Tom Bernstein, the co-founder and chairman of the International Freedom Center, resigned Wednesday from the board of the World Trade Center Memorial Foundation. Bernstein was the initial founder of the Freedom Center, a museum dedicated not only to the events of Sept. 11, but to the idea of freedom and how U.S. policies uphold, and occasionally don’t uphold these ideals. It proposed to be a living center providing insight and education opportunities, becoming an active part of the community affected by the attacks.

 

On Sept. 28, New York Gov. George Pataki gave the center its walking papers. His decision, which was the culmination of months of debate and ultimatums, was preceded by the departure of the New York Drawing Center, and board members including former president of the Museum of Modern Art, Agnes Gund, journalist Barbara Walters and financier Henry R. Kravis.

 

The eviction by Pataki was fueled by bi-partisan political forces, including Democratic Sen. Hillary Clinton but was mainly brought about by the work of Debra Burlingame, head of the group, Take Back the Memorial, and sister to Charles F. "Chic" Burlingame, the pilot whose plane was crashed into the Pentagon on Sept. 11. In her editorial, “The Great Ground Zero Heist” published in the Wall Street Journal last June, Burlingame lambastes the proposed Freedom Center for the inclusion of the prisoner treatment at Abu Ghraib in its exploration of the events of Sept. 11. Also included on Burlingame’s list is the proposed inclusion of other U.S. points of shame: public lynching, Jim Crow laws, the Trail of Tears.

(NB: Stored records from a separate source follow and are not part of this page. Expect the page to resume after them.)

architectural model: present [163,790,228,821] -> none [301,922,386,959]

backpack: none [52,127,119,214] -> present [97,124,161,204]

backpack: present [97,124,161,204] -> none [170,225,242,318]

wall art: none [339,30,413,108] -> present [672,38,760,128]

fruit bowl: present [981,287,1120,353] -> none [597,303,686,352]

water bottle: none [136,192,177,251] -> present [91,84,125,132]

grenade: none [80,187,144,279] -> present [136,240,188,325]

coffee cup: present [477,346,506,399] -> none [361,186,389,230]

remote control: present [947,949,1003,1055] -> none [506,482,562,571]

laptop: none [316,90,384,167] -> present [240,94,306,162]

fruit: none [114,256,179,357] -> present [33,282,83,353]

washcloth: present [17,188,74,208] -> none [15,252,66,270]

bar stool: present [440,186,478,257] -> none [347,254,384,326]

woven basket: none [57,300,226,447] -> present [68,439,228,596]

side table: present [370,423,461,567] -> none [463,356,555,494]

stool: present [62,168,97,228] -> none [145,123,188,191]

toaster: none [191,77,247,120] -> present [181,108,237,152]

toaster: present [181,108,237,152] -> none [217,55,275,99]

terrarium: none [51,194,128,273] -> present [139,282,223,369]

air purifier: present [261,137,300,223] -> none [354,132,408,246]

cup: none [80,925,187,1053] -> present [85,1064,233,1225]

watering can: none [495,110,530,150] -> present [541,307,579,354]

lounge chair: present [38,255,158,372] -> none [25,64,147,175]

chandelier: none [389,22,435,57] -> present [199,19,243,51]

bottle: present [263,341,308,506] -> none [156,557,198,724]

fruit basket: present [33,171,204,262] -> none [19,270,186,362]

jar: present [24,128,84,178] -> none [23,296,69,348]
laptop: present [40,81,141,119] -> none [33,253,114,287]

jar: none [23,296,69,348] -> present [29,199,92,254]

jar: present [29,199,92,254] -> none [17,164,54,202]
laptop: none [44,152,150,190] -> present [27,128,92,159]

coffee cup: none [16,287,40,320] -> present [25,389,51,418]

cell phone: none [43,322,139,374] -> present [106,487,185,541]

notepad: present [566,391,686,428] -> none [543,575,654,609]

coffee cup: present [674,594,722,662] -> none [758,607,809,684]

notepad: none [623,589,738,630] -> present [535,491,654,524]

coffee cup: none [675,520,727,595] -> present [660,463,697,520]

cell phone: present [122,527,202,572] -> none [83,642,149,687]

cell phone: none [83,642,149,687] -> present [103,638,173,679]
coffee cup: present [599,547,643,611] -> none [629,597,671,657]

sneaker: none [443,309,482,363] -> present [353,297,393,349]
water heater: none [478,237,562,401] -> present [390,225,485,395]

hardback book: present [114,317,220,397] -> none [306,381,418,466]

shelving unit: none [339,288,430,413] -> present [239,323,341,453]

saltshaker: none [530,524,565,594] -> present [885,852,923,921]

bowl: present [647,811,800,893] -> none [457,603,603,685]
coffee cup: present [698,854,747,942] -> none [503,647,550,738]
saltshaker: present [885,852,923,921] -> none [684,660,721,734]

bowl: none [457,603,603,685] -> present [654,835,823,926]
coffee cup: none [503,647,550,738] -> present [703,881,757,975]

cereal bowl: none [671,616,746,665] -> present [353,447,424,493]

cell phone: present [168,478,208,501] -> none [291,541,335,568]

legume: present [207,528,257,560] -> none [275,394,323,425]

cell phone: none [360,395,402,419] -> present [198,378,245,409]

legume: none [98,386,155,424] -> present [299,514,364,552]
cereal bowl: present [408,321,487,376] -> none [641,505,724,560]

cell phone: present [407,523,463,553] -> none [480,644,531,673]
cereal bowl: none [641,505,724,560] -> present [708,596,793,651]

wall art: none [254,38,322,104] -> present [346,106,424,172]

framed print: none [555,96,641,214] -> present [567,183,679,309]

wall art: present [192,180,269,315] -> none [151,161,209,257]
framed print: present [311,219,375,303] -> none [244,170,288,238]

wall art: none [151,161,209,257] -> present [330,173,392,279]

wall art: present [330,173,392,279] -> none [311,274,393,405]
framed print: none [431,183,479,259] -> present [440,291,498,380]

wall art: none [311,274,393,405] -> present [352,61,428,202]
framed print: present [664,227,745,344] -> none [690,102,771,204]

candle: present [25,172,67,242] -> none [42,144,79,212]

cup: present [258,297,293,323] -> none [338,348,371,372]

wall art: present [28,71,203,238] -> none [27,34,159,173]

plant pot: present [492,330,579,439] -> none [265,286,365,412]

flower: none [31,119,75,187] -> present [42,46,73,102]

In the article she states, “Rather than a respectful tribute to our individual and collective loss, [the visiting public] will get a slanted history lesson, a didactic lecture on the meaning of liberty in a post-9/11 world.”

 

Burlingame led a siege against the Freedom Center and the Drawing Center, which would’ve been housed in the same building as the Freedom Center. Burlingame’s purpose was to ensure an “absolute guarantee” that the center would do nothing to “denigrate America.” The withdrawal of the Freedom Center and Drawing Center reveals an inadequacy for all parties to agree on the same terms.

 

The political agendas involved in the World Trade Center memorial debacle are varied enough to fill every page of this paper with facts, connections and schema, but their ultimate result is the same, more loss for the people of New York.

 

Debra Burlingame doesn’t live in New York, and her brother didn’t die there. Her agenda is based on emotion and the righteous rage of loss. She is not considering the life of New Yorkers, but the loss of life surrounding her. Pataki and Clinton are both looking at 2008 presidential bids, their conservative rhetoric are pre-campaign insurances that they can ride the neo-conservative wave to the White House. Again, there is no consideration for the people of New York or the cultural future of Manhattan. What Pataki, Clinton and Burlingame are responsible for through their shortsighted opportunism is cultural death in Lower Manhattan.

 

The International Freedom Center could have been a crossroads of cultural growth and an opportunity to explore the many aspects of what it means to be from the U.S. post-Sept. 11. It was intended to celebrate life and freedom in the face of adversity. Instead it will serve as a constant reminder of death, a mausoleum in the heart of the city.

 

And while the attacks of Sept. 11 are fresh in our minds how long until the ramifications of the Bush Whitehouse overshadow them? How long until the memorial to the dead of Sept. 11 becomes another public work: dated, stagnant in focus, and maintained to a level of mediocrity? It’s a shame the people of New York were not given a voice in the debate, and it’s a shame that once again they will suffer because of the events of that awful Tuesday.